Top Twitter Topics by Data Scientists #18

Trending this week: Self-supervised video object segmentation; Image segmentation on edge devices using deep learning; Artificial intelligence that can detect sarcasm in social media.

Every week we analyze the most discussed topics on Twitter by Data Science & AI influencers.

The following topics, URLs, resources, and tweets have been automatically extracted using a topic modeling technique based on Sentence BERT, which we have enhanced to fit our use case.

Want to know more about the methodology used? Jump into this article for more details, and find the codes in this Github repository!


This week, Data Science and AI influencers on Twitter have talked about:

  • Deep Learning Updates
  • Artificial Intelligence: The Road Ahead
  • AI Societal Applications

The following sections provide all the details for each topic.

Deep Learning Updates

This week, again, the influencers have shared research papers and articles about deep learning. These updates are presented in the following paragraphs:

Aran Komatzusaki has shared a research paper titled “ResMLP: Feedforward networks for image classification with data-efficient training”. This publication introduces ResMLP, an architecture built entirely upon multi-layer perceptrons for image classification. According to this paper, when trained with a modern training strategy using heavy data-augmentation and optionally distillation, ResMLP attains surprisingly good accuracy/complexity trade-offs on ImageNet. Code based on the Timm library will be shared and pre-trained models too.

Dr. Ganapathi Pulipaka has shared an article that talks about bringing image segmentation to edge devices using deep learning. This post presents a new neural network architecture designed by artificial intelligence researchers at DarwinAI and the University of Waterloo that will make it possible to perform image segmentation on computing devices with low-power and -compute capacity.

Mike Tamir has shared a research paper talking about Self-supervised Video Object Segmentation by Motion Grouping. This publication introduces a computer vision system able to segment objects by exploiting motion cues, i.e. motion segmentation. According to this paper, the approach presented achieves superior results compared to previous state-of-the-art self-supervised methods, while being an order of magnitude faster. It was evaluated on a challenging camouflage dataset (MoCA), significantly outperforming the other self-supervised approaches, and comparing favorably to the top supervised approach.

Artificial Intelligence: The Road Ahead

This week a lot of influencers spoke about the road ahead for Artificial intelligence and the importance of AI ethics in deciding the future of AI.

Ipfconline shared an article on how AI is helping companies hire women, and helping to proscribe the impact of the pandemic on dilating gender inequality. They also shared an article ‘Navigate the road to Responsible AI’ which talks about what it would take to deploy AI ethically and responsibly.

Nige Willson shared a report citing the New Zealand PM, where she calls for “ethical algorithms” to fight online extremism.

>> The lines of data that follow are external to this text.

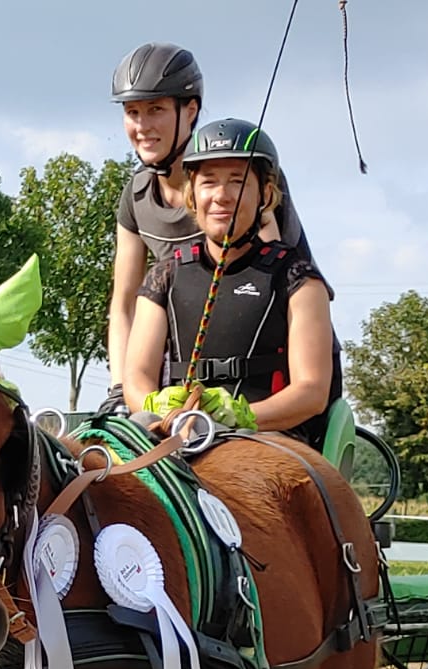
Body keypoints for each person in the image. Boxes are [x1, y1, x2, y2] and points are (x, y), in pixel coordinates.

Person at [106, 42, 316, 395]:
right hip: (188, 370)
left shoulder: (241, 174)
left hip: (274, 367)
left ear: (190, 111)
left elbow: (262, 288)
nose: (142, 126)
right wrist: (120, 388)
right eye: (132, 112)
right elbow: (125, 303)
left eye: (155, 109)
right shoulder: (136, 196)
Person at [122, 119, 336, 447]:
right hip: (176, 433)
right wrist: (156, 406)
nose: (221, 196)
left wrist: (240, 416)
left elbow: (312, 392)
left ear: (265, 194)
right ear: (192, 195)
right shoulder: (164, 276)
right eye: (208, 182)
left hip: (268, 440)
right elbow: (137, 375)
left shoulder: (298, 280)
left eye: (238, 182)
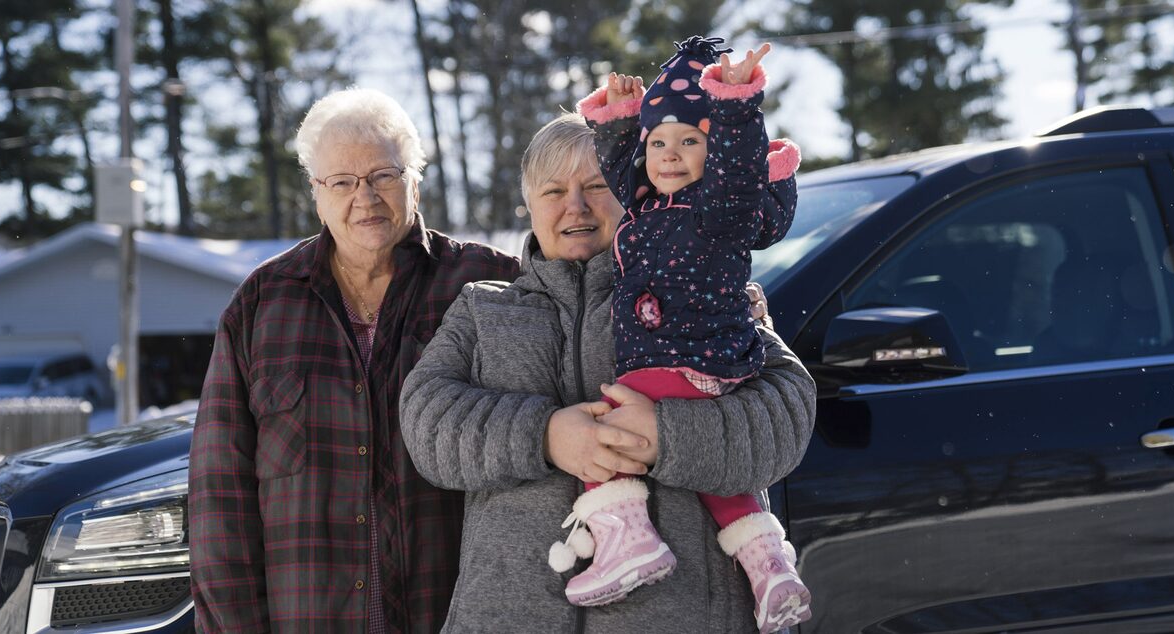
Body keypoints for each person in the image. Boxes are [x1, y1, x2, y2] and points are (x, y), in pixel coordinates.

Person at [399, 112, 815, 632]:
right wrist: (545, 436)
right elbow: (425, 419)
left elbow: (787, 411)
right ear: (529, 204)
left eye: (596, 185)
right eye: (553, 191)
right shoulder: (483, 310)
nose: (575, 205)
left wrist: (669, 437)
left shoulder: (700, 289)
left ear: (631, 190)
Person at [188, 87, 521, 632]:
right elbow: (218, 497)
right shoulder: (261, 304)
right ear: (316, 193)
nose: (364, 198)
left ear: (414, 179)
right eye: (342, 182)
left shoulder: (489, 286)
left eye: (383, 176)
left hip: (456, 614)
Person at [565, 36, 810, 630]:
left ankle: (630, 544)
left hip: (686, 361)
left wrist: (734, 102)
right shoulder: (651, 206)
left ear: (716, 150)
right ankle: (770, 569)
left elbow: (736, 172)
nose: (669, 156)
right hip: (685, 363)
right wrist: (623, 117)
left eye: (689, 142)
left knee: (604, 437)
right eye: (658, 143)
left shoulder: (717, 211)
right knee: (724, 484)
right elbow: (629, 172)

He also shared an article reporting that biased algorithms and moderation are censoring activists on social media.

Tamara McCleary shared an article on the same issue titled “We need to be specific to address the issues of AI ethics”. This article talks about the ‘broad umbrella’ of AI ethics and some of the major trends occurring in the voice-tech industry.

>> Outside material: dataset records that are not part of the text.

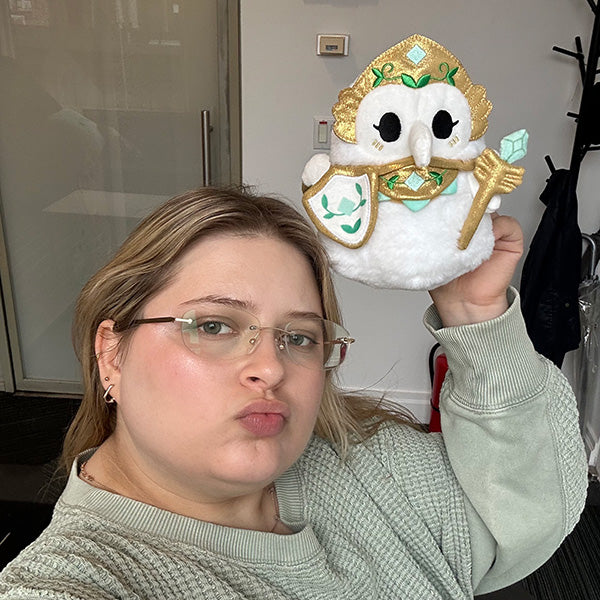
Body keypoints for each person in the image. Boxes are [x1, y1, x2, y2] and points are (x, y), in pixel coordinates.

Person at [0, 186, 587, 599]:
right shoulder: (78, 579)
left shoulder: (367, 465)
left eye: (299, 336)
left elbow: (528, 515)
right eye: (214, 326)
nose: (270, 367)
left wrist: (474, 315)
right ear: (112, 354)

She shared another interesting piece about how the AI sector can use nonprofits as an ethical example. The article says, if you’re in the business of building AI, a good place to start is by reading the Code of Ethics and about Blackman’s seven steps to ethical AI.

Terence Mills also shared an article that was trying to deep dive into the causes of AI’s ethical problems. The article talks about the issue not just for practical reasons but for specifically ethical ones as well.

AI Societal Applications

This week, the influencers have shared articles talking about societal applications of artificial intelligence.

In particular, Nige Willson has shared the following articles presenting AI applications:

First, he shared an article talking about Using AI to help achieve Sustainable Development Goals. This post states that AI is sometimes portrayed in apocalyptic terms as the technology that will take over our jobs or even our lives. But what if it could also become a valuable tool in the worldwide efforts to achieve the UN’s Sustainable Development Goals? It explains how AI capabilities are already being used in various ways to further societal goals, and it provides some concrete use cases of applications of AI in our societies.

Then, he shared an interesting article presenting how Microsoft and Darktrace partnership will help keep organizations secure using AI that learns “self”. This post explains that their business, which was founded in Cambridge, UK, in 2013, provides best-in-class cyber AI using self-learning artificial intelligence to protect organizations against attacks of all kinds — including insider threats, espionage, supply chain attacks, phishing, and ransomware at machine speed.

Finally, he shared a funnier post presenting how Researchers Develop Artificial Intelligence That Can Detect Sarcasm in Social Media. This article explains that computer science researchers at the University of Central Florida have developed a sarcasm detector using a newly developed artificial intelligence algorithm that can accurately detect sarcasm in comments written on social media platforms.